• WHAT THE EXERCISE ASKS
Transcribe the part of the OU Medicine COVID-19 testing article between "OU Health Sciences Center Vice" and "kit types arrive.", inclusive, word for word.

• PROVIDED PASSAGE
★ ★ ★ ★ ★ ★ ★

OU Health Sciences Center Vice President of Research James Tomasek said in the video the OU Medicine lab has requested three different kinds of COVID-19 test kits, which are created by vendors. 

“The problem is the vendors are not geared up to produce the numbers we need across the nation,” Tomasek said. “Right now, those kits are going to places that have the highest COVID-19 infection rates, so we are in the queue to get the kits.” 

Tomasek said the OU Medicine lab is certified by the Clinical Laboratory Improvement Amendments, which means it’s certified to do various kinds of clinical testing, including COVID-19 testing. OU Medicine employees are unsure when the kits will arrive, Tomasek said, but the laboratory will be able to do approximately 1,600 tests per day once all three kit types arrive. 

“Besides just being dependent on getting these kits, we are working on other platforms, so we can have other ways in which to do testing,” Tomasek said. “The laboratory itself has ordered some other machines, so that they can do other types of platforms for testing.” 

The OU Medicine labs are waiting for the machines needed for these platforms, as they are in high demand as well, Tomasek said. 

“That (wait time) is part of the reason why we’re trying to develop our own unique platforms, so we can try to use components that not everybody else is using, so we hopefully won’t hit that bottleneck,” Tomasek said. 

He said researchers at the OU Health Sciences Center are collaborating with the Oklahoma Medical Research Foundation on two novel platforms — one should be ready within two to three weeks and will be able to run about 400 tests a day. He said the other platform would also probably take about two to three weeks to develop, and once ready, could do about 300 to 3,000 tests per day.

★ ★ ★ ★ ★ ★ ★

• EXTRACTED MATERIAL
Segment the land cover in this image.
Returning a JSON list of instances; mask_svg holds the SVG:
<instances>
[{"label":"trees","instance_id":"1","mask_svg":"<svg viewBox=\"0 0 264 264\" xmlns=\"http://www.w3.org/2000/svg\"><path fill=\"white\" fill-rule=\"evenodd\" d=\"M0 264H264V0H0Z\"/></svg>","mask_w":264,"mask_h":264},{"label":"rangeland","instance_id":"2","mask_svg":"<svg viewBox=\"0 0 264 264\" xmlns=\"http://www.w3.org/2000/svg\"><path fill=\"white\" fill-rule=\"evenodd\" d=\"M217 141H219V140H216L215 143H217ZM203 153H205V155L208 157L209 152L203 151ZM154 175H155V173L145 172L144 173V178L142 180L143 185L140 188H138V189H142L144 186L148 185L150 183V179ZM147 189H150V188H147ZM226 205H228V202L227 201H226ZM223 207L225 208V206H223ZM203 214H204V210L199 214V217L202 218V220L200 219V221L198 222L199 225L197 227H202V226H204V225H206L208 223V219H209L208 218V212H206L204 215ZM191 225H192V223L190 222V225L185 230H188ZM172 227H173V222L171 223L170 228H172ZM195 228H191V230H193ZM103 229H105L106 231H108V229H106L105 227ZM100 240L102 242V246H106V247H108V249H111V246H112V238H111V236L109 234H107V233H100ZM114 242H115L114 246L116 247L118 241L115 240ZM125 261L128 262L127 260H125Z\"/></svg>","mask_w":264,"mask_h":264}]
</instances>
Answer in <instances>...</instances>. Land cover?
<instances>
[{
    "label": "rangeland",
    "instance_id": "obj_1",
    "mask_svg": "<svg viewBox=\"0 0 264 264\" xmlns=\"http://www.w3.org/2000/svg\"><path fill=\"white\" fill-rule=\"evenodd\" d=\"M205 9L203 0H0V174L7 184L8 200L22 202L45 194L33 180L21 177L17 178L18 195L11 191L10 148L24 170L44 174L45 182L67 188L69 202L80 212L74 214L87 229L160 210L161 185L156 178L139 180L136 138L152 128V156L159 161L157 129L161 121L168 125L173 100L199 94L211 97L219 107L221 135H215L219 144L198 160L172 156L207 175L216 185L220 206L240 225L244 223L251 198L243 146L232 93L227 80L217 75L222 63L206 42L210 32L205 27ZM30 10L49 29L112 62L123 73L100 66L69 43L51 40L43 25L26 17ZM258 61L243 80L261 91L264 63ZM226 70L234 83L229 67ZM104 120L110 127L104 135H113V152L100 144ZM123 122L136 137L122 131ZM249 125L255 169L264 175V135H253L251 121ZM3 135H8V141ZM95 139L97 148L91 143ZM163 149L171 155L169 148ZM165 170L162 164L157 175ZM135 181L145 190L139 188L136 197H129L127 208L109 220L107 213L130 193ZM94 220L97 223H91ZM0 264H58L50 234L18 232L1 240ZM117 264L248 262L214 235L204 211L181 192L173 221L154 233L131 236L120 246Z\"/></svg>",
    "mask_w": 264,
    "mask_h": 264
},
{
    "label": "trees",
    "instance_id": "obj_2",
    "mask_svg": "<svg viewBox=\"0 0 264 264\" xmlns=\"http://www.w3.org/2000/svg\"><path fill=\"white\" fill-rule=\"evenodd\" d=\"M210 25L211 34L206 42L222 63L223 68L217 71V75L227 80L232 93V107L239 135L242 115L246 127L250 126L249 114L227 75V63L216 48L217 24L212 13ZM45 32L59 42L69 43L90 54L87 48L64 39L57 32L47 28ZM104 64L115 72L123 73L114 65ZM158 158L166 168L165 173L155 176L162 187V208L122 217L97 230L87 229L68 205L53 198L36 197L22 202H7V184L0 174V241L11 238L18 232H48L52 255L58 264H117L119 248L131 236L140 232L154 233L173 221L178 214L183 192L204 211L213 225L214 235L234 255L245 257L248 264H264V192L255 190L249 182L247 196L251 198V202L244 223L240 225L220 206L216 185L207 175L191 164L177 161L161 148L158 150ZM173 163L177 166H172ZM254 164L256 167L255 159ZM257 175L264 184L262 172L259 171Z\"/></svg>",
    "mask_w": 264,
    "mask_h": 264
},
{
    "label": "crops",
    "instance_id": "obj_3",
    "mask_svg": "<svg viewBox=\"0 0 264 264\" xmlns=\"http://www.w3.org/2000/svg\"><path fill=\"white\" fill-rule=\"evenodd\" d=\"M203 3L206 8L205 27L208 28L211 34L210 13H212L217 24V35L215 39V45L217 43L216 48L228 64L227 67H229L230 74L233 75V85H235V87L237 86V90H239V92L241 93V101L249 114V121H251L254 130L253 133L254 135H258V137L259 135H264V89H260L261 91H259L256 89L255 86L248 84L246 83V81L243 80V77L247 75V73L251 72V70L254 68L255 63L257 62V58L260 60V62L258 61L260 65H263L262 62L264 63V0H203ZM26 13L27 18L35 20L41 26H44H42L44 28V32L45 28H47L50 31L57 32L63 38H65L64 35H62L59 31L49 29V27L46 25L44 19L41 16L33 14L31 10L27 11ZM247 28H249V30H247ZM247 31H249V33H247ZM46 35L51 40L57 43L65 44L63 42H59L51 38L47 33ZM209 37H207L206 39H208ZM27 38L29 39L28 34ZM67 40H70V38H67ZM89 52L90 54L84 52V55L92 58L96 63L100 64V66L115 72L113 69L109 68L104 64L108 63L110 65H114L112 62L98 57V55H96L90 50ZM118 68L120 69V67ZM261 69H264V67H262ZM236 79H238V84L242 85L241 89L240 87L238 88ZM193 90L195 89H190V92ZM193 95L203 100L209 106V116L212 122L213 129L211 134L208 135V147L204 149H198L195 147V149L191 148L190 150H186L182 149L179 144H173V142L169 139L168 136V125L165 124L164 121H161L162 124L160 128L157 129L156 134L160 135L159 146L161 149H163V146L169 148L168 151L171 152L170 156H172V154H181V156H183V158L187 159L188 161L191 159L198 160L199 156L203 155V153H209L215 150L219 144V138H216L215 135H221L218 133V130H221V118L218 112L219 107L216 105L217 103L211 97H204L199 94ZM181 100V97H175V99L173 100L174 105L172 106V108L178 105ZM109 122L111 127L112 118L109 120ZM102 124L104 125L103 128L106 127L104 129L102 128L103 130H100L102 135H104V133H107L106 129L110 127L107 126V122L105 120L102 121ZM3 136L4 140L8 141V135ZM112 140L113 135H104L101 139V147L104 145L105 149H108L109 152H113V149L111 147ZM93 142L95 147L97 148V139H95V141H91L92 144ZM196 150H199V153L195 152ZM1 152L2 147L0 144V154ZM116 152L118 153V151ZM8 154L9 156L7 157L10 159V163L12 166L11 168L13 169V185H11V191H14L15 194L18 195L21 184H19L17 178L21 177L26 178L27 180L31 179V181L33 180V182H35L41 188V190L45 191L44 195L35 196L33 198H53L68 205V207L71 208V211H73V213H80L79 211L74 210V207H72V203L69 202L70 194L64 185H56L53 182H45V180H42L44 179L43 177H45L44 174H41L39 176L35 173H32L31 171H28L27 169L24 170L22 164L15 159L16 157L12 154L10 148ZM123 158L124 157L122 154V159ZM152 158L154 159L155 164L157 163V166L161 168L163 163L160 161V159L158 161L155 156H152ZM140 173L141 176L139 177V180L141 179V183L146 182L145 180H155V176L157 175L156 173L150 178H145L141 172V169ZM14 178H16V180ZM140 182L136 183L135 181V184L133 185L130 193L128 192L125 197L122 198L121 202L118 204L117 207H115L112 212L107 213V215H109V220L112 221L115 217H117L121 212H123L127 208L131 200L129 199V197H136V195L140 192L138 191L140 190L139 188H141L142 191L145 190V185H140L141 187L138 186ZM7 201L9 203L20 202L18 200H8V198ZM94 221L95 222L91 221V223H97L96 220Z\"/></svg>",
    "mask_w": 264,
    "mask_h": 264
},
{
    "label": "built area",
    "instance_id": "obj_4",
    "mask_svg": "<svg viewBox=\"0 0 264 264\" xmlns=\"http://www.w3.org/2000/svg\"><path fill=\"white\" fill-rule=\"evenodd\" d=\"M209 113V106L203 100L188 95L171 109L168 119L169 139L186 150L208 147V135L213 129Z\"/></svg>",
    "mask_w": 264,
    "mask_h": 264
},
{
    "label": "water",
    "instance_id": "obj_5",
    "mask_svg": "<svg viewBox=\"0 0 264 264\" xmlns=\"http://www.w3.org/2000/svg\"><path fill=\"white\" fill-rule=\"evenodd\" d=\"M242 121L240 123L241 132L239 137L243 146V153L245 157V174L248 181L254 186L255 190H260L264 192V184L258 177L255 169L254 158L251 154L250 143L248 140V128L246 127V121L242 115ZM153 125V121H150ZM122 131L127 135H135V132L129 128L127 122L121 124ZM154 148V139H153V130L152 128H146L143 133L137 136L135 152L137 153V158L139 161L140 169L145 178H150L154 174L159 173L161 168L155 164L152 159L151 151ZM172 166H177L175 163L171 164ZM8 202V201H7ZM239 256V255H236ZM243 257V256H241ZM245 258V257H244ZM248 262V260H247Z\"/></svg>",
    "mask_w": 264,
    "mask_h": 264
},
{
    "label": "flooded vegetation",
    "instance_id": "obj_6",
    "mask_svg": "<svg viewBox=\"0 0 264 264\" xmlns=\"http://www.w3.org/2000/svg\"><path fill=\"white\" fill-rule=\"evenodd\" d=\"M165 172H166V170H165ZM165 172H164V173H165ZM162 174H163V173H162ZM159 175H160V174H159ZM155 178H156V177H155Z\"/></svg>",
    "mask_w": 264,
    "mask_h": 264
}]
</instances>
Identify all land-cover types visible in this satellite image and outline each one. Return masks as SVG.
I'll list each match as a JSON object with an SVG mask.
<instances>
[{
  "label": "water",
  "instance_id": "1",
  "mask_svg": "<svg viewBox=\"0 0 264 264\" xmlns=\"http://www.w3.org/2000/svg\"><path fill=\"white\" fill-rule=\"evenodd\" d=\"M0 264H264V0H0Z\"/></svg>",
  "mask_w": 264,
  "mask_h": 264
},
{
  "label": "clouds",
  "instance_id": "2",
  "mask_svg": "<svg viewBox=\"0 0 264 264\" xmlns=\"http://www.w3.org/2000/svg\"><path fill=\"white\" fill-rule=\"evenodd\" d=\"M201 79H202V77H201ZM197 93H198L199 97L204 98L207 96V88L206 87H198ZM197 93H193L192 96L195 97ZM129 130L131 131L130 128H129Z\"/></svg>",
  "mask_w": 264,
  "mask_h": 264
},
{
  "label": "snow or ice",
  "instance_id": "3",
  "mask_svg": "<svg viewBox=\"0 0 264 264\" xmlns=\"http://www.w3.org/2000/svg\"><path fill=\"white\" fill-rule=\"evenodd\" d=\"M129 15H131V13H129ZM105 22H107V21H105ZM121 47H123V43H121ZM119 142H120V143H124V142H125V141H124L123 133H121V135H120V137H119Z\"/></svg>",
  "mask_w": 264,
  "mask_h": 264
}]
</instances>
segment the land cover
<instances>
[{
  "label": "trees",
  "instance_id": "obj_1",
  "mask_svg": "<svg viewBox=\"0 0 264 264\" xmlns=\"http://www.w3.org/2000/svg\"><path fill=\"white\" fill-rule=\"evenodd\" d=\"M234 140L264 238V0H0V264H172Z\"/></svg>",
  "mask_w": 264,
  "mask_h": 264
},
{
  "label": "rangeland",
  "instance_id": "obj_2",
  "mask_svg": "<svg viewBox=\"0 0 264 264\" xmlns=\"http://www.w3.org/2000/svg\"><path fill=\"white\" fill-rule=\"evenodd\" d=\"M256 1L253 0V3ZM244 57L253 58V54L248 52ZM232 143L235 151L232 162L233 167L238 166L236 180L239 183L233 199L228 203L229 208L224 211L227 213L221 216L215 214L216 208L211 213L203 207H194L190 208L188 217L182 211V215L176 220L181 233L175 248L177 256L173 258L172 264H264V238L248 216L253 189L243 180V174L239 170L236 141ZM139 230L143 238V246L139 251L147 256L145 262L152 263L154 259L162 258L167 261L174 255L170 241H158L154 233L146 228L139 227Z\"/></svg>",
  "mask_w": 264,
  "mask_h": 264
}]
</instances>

★ ★ ★ ★ ★ ★ ★

• RESULT OF THE EXERCISE
OU Health Sciences Center Vice President of Research James Tomasek said in the video the OU Medicine lab has requested three different kinds of COVID-19 test kits, which are created by vendors. 

“The problem is the vendors are not geared up to produce the numbers we need across the nation,” Tomasek said. “Right now, those kits are going to places that have the highest COVID-19 infection rates, so we are in the queue to get the kits.” 

Tomasek said the OU Medicine lab is certified by the Clinical Laboratory Improvement Amendments, which means it’s certified to do various kinds of clinical testing, including COVID-19 testing. OU Medicine employees are unsure when the kits will arrive, Tomasek said, but the laboratory will be able to do approximately 1,600 tests per day once all three kit types arrive.